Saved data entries
· · · · ·

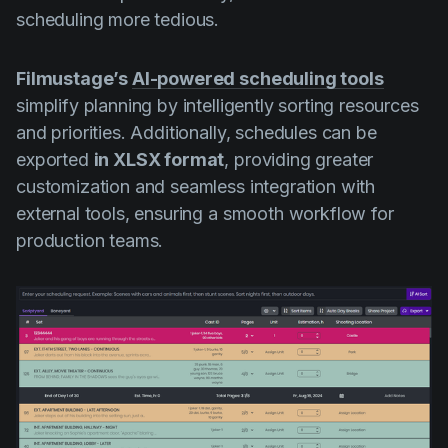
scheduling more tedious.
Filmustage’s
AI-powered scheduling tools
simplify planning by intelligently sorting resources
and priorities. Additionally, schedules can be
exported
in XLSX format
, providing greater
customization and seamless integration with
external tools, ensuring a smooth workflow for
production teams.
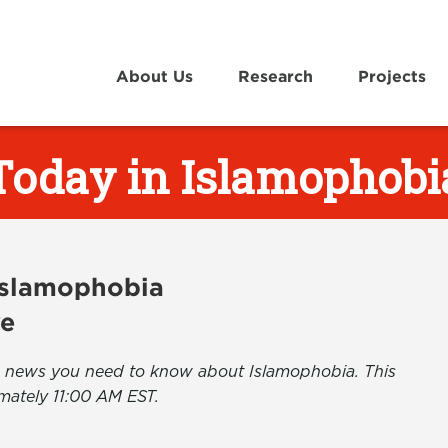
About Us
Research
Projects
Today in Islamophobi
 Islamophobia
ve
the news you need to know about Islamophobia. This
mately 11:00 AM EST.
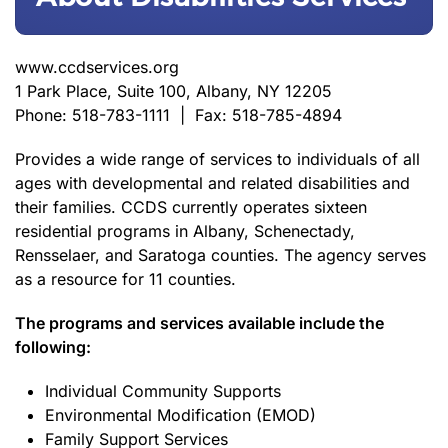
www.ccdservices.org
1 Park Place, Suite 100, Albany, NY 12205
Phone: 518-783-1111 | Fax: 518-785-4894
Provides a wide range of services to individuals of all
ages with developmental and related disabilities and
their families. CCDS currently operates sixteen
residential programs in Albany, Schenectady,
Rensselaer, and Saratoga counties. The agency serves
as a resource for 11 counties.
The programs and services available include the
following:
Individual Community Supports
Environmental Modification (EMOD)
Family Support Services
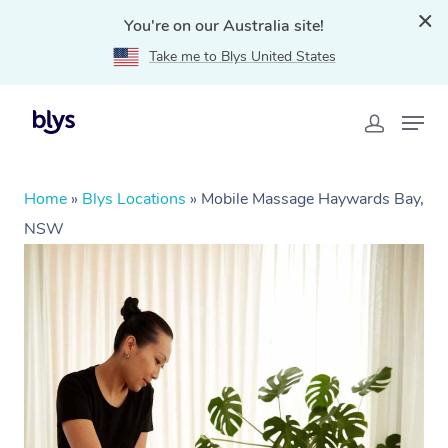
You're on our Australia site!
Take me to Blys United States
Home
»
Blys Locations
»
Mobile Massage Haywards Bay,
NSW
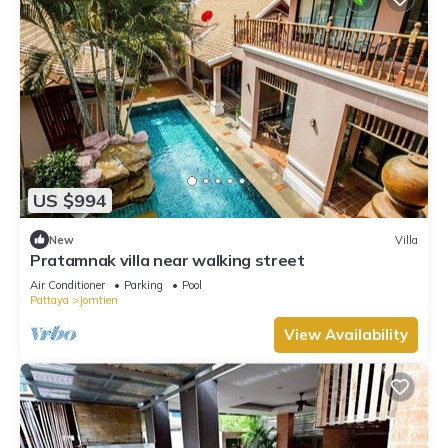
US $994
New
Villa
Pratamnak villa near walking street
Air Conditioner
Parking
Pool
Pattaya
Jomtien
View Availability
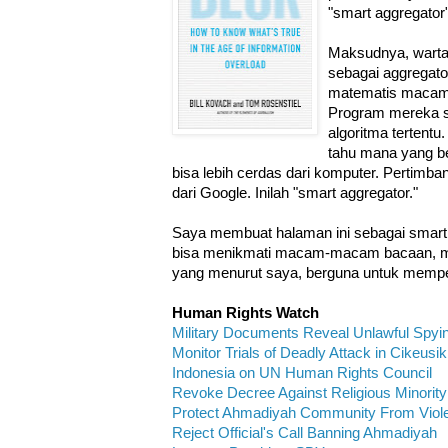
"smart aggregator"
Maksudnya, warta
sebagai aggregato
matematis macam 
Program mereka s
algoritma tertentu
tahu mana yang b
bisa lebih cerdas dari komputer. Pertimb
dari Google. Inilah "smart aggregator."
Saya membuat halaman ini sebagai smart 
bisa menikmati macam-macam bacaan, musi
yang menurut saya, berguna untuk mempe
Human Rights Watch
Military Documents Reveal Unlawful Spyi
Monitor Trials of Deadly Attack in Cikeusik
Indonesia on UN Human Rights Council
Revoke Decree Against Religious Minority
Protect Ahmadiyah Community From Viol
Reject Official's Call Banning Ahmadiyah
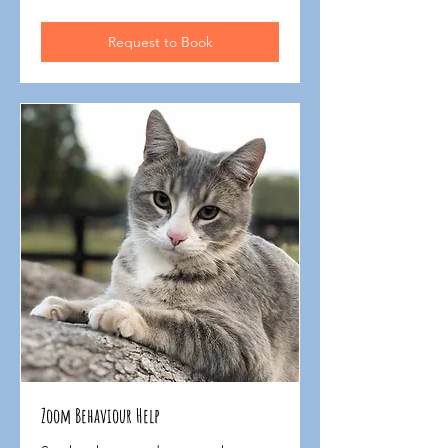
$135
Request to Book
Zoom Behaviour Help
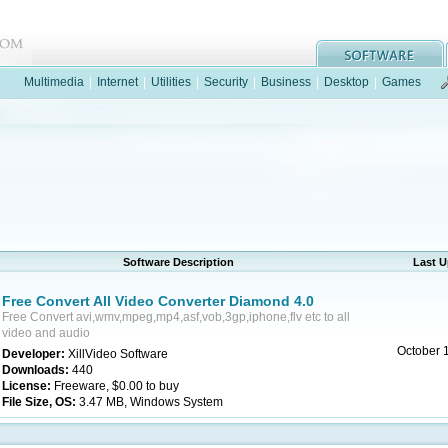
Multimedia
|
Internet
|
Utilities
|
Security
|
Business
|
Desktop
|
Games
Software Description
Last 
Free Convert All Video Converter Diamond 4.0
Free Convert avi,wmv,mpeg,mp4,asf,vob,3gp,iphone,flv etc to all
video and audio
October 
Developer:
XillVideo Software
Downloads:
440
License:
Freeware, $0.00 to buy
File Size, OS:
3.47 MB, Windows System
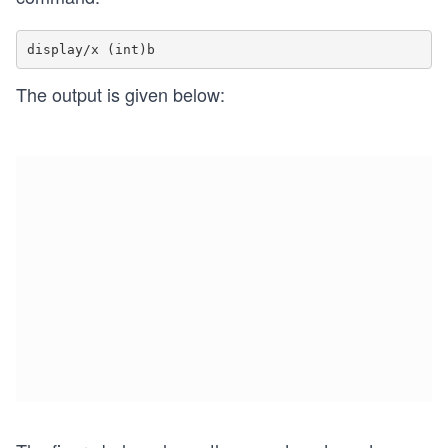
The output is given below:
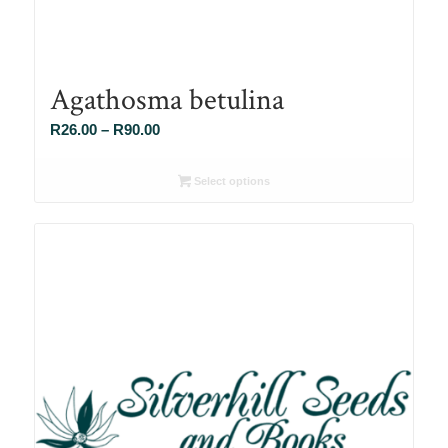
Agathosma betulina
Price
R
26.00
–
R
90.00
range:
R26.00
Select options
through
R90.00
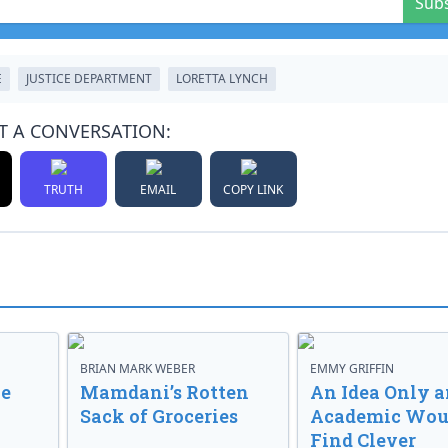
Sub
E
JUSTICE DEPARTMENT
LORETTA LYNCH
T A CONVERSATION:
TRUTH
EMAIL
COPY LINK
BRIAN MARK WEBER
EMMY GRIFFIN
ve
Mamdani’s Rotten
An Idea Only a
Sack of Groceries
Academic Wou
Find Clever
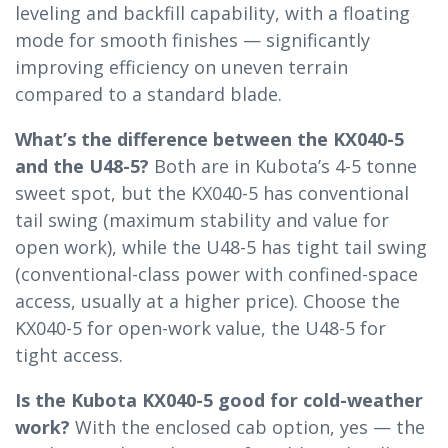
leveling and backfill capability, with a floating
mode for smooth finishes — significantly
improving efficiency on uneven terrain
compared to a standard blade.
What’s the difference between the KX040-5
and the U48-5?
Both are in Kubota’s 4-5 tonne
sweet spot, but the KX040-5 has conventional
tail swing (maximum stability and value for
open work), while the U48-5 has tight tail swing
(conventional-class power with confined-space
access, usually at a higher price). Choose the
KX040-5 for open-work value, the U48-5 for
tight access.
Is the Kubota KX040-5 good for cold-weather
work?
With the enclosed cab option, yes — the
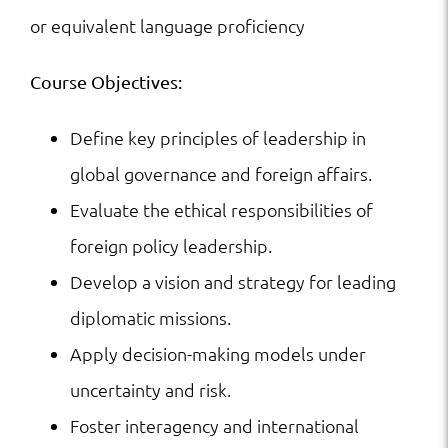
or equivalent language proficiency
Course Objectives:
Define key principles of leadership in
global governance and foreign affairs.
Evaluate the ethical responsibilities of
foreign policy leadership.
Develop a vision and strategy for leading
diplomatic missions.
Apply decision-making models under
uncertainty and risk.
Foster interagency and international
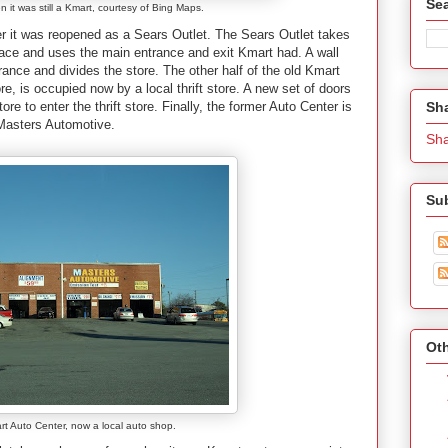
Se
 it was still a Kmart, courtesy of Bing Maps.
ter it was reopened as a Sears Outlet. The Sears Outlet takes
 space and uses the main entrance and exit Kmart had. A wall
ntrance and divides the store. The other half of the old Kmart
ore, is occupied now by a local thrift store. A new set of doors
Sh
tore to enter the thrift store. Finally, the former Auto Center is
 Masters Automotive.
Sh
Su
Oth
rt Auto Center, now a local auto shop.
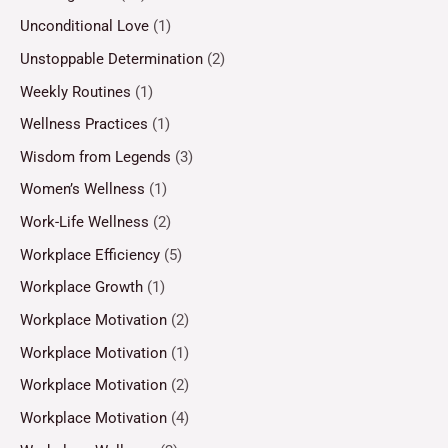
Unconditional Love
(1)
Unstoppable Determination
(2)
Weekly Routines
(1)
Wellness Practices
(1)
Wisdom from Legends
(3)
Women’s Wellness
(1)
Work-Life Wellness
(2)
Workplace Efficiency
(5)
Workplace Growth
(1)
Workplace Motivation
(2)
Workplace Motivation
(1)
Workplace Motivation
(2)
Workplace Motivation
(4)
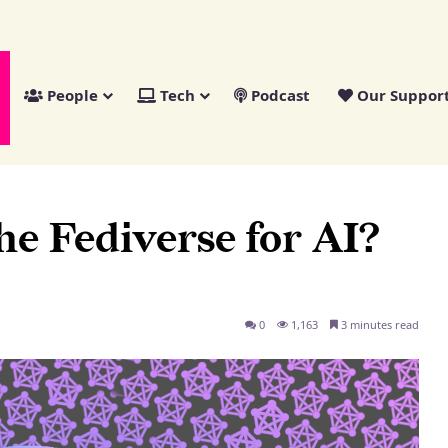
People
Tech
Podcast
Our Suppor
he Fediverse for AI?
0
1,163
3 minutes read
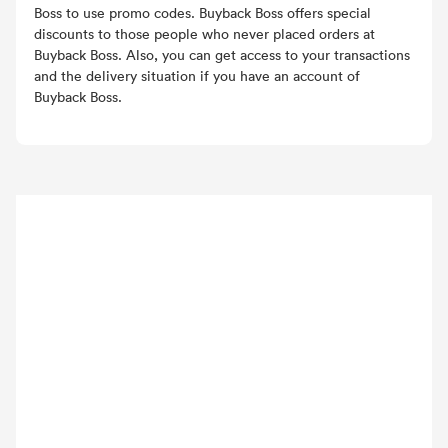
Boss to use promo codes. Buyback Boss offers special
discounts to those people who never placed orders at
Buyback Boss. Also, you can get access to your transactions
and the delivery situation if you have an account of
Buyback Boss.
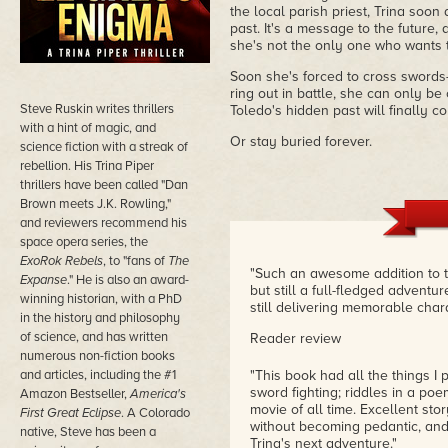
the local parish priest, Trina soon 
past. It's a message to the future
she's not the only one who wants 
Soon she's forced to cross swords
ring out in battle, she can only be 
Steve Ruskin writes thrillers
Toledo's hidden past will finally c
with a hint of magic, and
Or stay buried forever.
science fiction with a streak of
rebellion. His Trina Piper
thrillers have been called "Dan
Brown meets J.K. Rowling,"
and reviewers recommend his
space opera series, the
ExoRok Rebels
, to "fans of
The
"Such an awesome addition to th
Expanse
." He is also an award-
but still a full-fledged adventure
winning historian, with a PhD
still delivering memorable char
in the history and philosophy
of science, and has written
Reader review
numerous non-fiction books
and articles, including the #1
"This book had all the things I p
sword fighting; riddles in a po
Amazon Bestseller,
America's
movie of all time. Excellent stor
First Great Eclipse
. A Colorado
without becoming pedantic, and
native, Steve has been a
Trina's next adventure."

· · · · ·

#### [Problem details]
Edit the items by putting "Book Now" in place of every "Request to Book", and keep all other text as it is. Give only the text and skip the pictures.

#### [Written answer]
scheduling more tedious.
Filmustage’s
AI-powered scheduling tools
simplify planning by intelligently sorting resources
and priorities. Additionally, schedules can be
exported
in XLSX format
, providing greater
customization and seamless integration with
external tools, ensuring a smooth workflow for
production teams.
About Us
Research
Projects
Today in Islamophobi
 Islamophobia
ve
the news you need to know about Islamophobia. This
mately 11:00 AM EST.
www.ccdservices.org
1 Park Place, Suite 100, Albany, NY 12205
Phone: 518-783-1111 | Fax: 518-785-4894
Provides a wide range of services to individuals of all
ages with developmental and related disabilities and
their families. CCDS currently operates sixteen
residential programs in Albany, Schenectady,
Rensselaer, and Saratoga counties. The agency serves
as a resource for 11 counties.
The programs and services available include the
following:
Individual Community Supports
Environmental Modification (EMOD)
Family Support Services
You're on our Australia site!
Take me to Blys United States
Home
»
Blys Locations
»
Mobile Massage Haywards Bay,
NSW
US $994
New
Villa
Pratamnak villa near walking street
Air Conditioner
Parking
Pool
Pattaya
Jomtien
View Availability
"smart aggregator"
Maksudnya, warta
sebagai aggregato
matematis macam 
Program mereka s
algoritma tertentu
tahu mana yang b
bisa lebih cerdas dari komputer. Pertimb
dari Google. Inilah "smart aggregator."
Saya membuat halaman ini sebagai smart 
bisa menikmati macam-macam bacaan, musi
yang menurut saya, berguna untuk mempe
Human Rights Watch
Military Documents Reveal Unlawful Spyi
Monitor Trials of Deadly Attack in Cikeusik
Indonesia on UN Human Rights Council
Revoke Decree Against Religious Minority
Protect Ahmadiyah Community From Viol
Reject Official's Call Banning Ahmadiyah
$135
Book Now
Zoom Behaviour Help
Multimedia
|
Internet
|
Utilities
|
Security
|
Business
|
Desktop
|
Games
Software Description
Last 
Free Convert All Video Converter Diamond 4.0
Free Convert avi,wmv,mpeg,mp4,asf,vob,3gp,iphone,flv etc to all
video and audio
October 
Developer:
XillVideo Software
Downloads:
440
License:
Freeware, $0.00 to buy
File Size, OS:
3.47 MB, Windows System
The output is given below:
Agathosma betulina
Price
R
26.00
–
R
90.00
range:
R26.00
Select options
through
R90.00
Sub
E
JUSTICE DEPARTMENT
LORETTA LYNCH
T A CONVERSATION:
TRUTH
EMAIL
COPY LINK
BRIAN MARK WEBER
EMMY GRIFFIN
ve
Mamdani’s Rotten
An Idea Only a
Sack of Groceries
Academic Wou
Find Clever
leveling and backfill capability, with a floating
mode for smooth finishes — significantly
improving efficiency on uneven terrain
compared to a standard blade.
What’s the difference between the KX040-5
and the U48-5?
Both are in Kubota’s 4-5 tonne
sweet spot, but the KX040-5 has conventional
tail swing (maximum stability and value for
open work), while the U48-5 has tight tail swing
(conventional-class power with confined-space
access, usually at a higher price). Choose the
KX040-5 for open-work value, the U48-5 for
tight access.
Is the Kubota KX040-5 good for cold-weather
work?
With the enclosed cab option, yes — the
or equivalent language proficiency
Course Objectives:
Define key principles of leadership in
global governance and foreign affairs.
Evaluate the ethical responsibilities of
foreign policy leadership.
Develop a vision and strategy for leading
diplomatic missions.
Apply decision-making models under
uncertainty and risk.
Foster interagency and international
Se
 it was still a Kmart, courtesy of Bing Maps.
ter it was reopened as a Sears Outlet. The Sears Outlet takes
 space and uses the main entrance and exit Kmart had. A wall
ntrance and divides the store. The other half of the old Kmart
ore, is occupied now by a local thrift store. A new set of doors
Sh
tore to enter the thrift store. Finally, the former Auto Center is
 Masters Automotive.
Sh
Su
Oth
rt Auto Center, now a local auto shop.
Unconditional Love
(1)
Unstoppable Determination
(2)
Weekly Routines
(1)
Wellness Practices
(1)
Wisdom from Legends
(3)
Women’s Wellness
(1)
Work-Life Wellness
(2)
Workplace Efficiency
(5)
Workplace Growth
(1)
Workplace Motivation
(2)
Workplace Motivation
(1)
Workplace Motivation
(2)
Workplace Motivation
(4)
People
Tech
Podcast
Our Suppor
he Fediverse for AI?
0
1,163
3 minutes read
Boss to use promo codes. Buyback Boss offers special
discounts to those people who never placed orders at
Buyback Boss. Also, you can get access to your transactions
and the delivery situation if you have an account of
Buyback Boss.
the local parish priest, Trina soon 
past. It's a message to the future
she's not the only one who wants 
Soon she's forced to cross swords
ring out in battle, she can only be 
Steve Ruskin writes thrillers
Toledo's hidden past will finally c
with a hint of magic, and
Or stay buried forever.
science fiction with a streak of
rebellion. His Trina Piper
thrillers have been called "Dan
Brown meets J.K. Rowling,"
and reviewers recommend his
space opera series, the
ExoRok Rebels
, to "fans of
The
"Such an awesome addition to th
Expanse
." He is also an award-
but still a full-fledged adventure
winning historian, with a PhD
still delivering memorable char
in the history and philosophy
of science, and has written
Reader review
numerous non-fiction books
and articles, including the #1
"This book had all the things I p
sword fighting; riddles in a po
Amazon Bestseller,
America's
movie of all time. Excellent stor
First Great Eclipse
. A Colorado
without becoming pedantic, and
native, Steve has been a
Trina's next adventure."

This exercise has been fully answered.